In this COVID recovery, it’s time to get serious about apprenticeships
Human Work and Learning

In this COVID recovery, it’s time to get serious about apprenticeships

Worker in an industrial environement

Everyone supports apprenticeships. Whenever the economy suffers, interest in them spikes, and both the outgoing and incoming administrations have called for a big expansion. In a recent survey, 92 percent of Americans had a favorable view of apprenticeships—an approval rating that’s almost unheard of.

So, if apprenticeships are such a good idea, why aren’t there more of them?  It comes down to money and a belief that apprenticeships are only for certain kinds of work.

In the United States, around 500,000 people participate in apprenticeships of some type to learn a skilled trade. They are particularly prevalent in the building trades—carpenters, electricians, plumbers, and sheet-metal workers—but they also exist in manufacturing and other industries.

A half-million apprentices may sound like a lot, but it’s only a fraction of the number of you’ll find in other countries. Germany, a country with only a quarter of our population, had 1.34 million people in apprenticeships in 2015. Indeed, more than half of all German workers enter the workforce through an apprenticeship, and in many fields, it is virtually impossible to do so without one.

In the United Kingdom, too, many more people participate in apprenticeships than in the United States (742,000 in 2019 even though the U.K population is only a fifth that of the U.S.). In the U.K., apprenticeships serve all sectors of the economy, from engineering and health care to financial services and social work—even the performing arts.

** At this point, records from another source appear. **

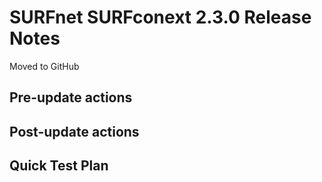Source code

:# SURFnet SURFconext 2.3.0 Release Notes #

Moved to GitHub

Pre-update actions
------------------

Post-update actions
-------------------

Quick Test Plan
---------------

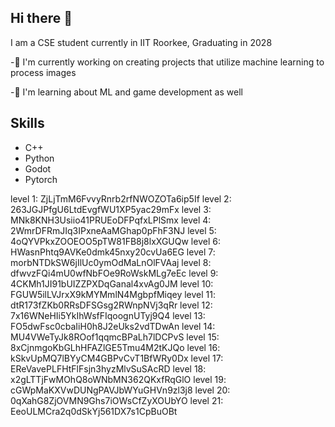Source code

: ## Hi there 👋
I am a CSE student currently in IIT Roorkee, Graduating in 2028

-🔭 I'm currently working on creating projects that utilize machine learning to process images

-🌱 I'm learning about ML and game development as well 

## Skills
- C++
- Python
- Godot
- Pytorch 
<!--
**ManjotSingh08x/ManjotSingh08x** is a ✨ _special_ ✨ repository because its `README.md` (this file) appears on your GitHub profile.

Here are some ideas to get you started:

- 🔭 I’m currently working on ...
- 🌱 I’m currently learning ...
- 👯 I’m looking to collaborate on ...
- 🤔 I’m looking for help with ...
- 💬 Ask me about ...
- 📫 How to reach me: ...
- 😄 Pronouns: ...
- ⚡ Fun fact: ...
-->

level  1: ZjLjTmM6FvvyRnrb2rfNWOZOTa6ip5If
level  2: 263JGJPfgU6LtdEvgfWU1XP5yac29mFx
level  3: MNk8KNH3Usiio41PRUEoDFPqfxLPlSmx
level  4: 2WmrDFRmJIq3IPxneAaMGhap0pFhF3NJ
level  5: 4oQYVPkxZOOEOO5pTW81FB8j8lxXGUQw 
level  6: HWasnPhtq9AVKe0dmk45nxy20cvUa6EG
level  7: morbNTDkSW6jIlUc0ymOdMaLnOlFVAaj
level  8: dfwvzFQi4mU0wfNbFOe9RoWskMLg7eEc
level  9: 4CKMh1JI91bUIZZPXDqGanal4xvAg0JM
level 10: FGUW5ilLVJrxX9kMYMmlN4MgbpfMiqey
level 11: dtR173fZKb0RRsDFSGsg2RWnpNVj3qRr
level 12: 7x16WNeHIi5YkIhWsfFIqoognUTyj9Q4
level 13: FO5dwFsc0cbaIiH0h8J2eUks2vdTDwAn
level 14: MU4VWeTyJk8ROof1qqmcBPaLh7lDCPvS
level 15: 8xCjnmgoKbGLhHFAZlGE5Tmu4M2tKJQo
level 16: kSkvUpMQ7lBYyCM4GBPvCvT1BfWRy0Dx
level 17: EReVavePLFHtFlFsjn3hyzMlvSuSAcRD
level 18: x2gLTTjFwMOhQ8oWNbMN362QKxfRqGlO
level 19: cGWpMaKXVwDUNgPAVJbWYuGHVn9zl3j8
level 20: 0qXahG8ZjOVMN9Ghs7iOWsCfZyXOUbYO
level 21: EeoULMCra2q0dSkYj561DX7s1CpBuOBt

There are two big reasons why apprenticeships don’t play a major role in the U.S.

First, apprenticeships lack a reliable funding base.  Most programs in the U.S. depend on funding from the federal government—an unreliable source even in the best of times. Not only that, they are funded through multiple programs and a complicated system of grants involving states, colleges, industry associations, unions, employers, and others. While it’s fine that so many entities are involved, that complexity makes it difficult to respond quickly to rapidly changing workforce conditions.

Contrast that to England, where employers of a certain size automatically pay an amount equal to half a percent of their total payroll into an apprenticeship fund. The employers can then spend those funds on approved apprenticeships. If they don’t use the funds, they forfeit them. Everyone is on a level playing field, and everyone participates.

The second reason the U.S. lags in apprenticeships—and a far more troubling one—is that we still are stuck on the notion that people must choose between academic and vocational education. The rest of the world moved on from that hopelessly obsolete notion long ago, and it’s time we did the same.

In the U.K., a growing number of apprenticeships are a type they call “higher” and “degree” apprenticeships. These apprenticeships combine technical and academic learning and lead to a recognized credential that people can build on. Employers and government split the cost of the program, meaning apprentices are paid a wage and can obtain a degree without paying tuition.

A good example of what this looks like in practice is a degree apprenticeship for product design and development engineers for the automobile industry. These engineers work at all stages of creating modern automobiles and their component parts, so they must be able to develop concepts and designs, use computer-aided design (CAD) and rapid prototyping tools, and test and analyze performance. The apprenticeship includes a foundation stage to develop core engineering skills and fundamental scientific and mathematical principles. This is taught side-by-side with hands-on experience at producing drawings and models, operating lathes and milling equipment, and using a wide range of computer software. At the end of the program, the apprentice receives a bachelor’s degree and is usually already in a well-paid job in the industry.

These apprenticeships are designed by industry, and most learning takes place on the job. But the fact that they lead to a degree means they can never be a dead end. Whoever completes this kind of apprenticeship gets a credential that recognizes both the foundational and specialized learning they have gained. This means they can change careers whenever if the need or opportunity arises. Some American apprenticeships are like this, but not nearly enough.

It’s time for a concerted national effort to expand apprenticeships, particularly modern degree apprenticeships that combine the best of technical and academic learning. Apprenticeships should play a much more important role in preparing Americans for the work of the future. Other countries have already shown us the way.


Jamie Merisotis, president and CEO of Lumina Foundation, is the author of “Human Work in the Age of Smart Machines.”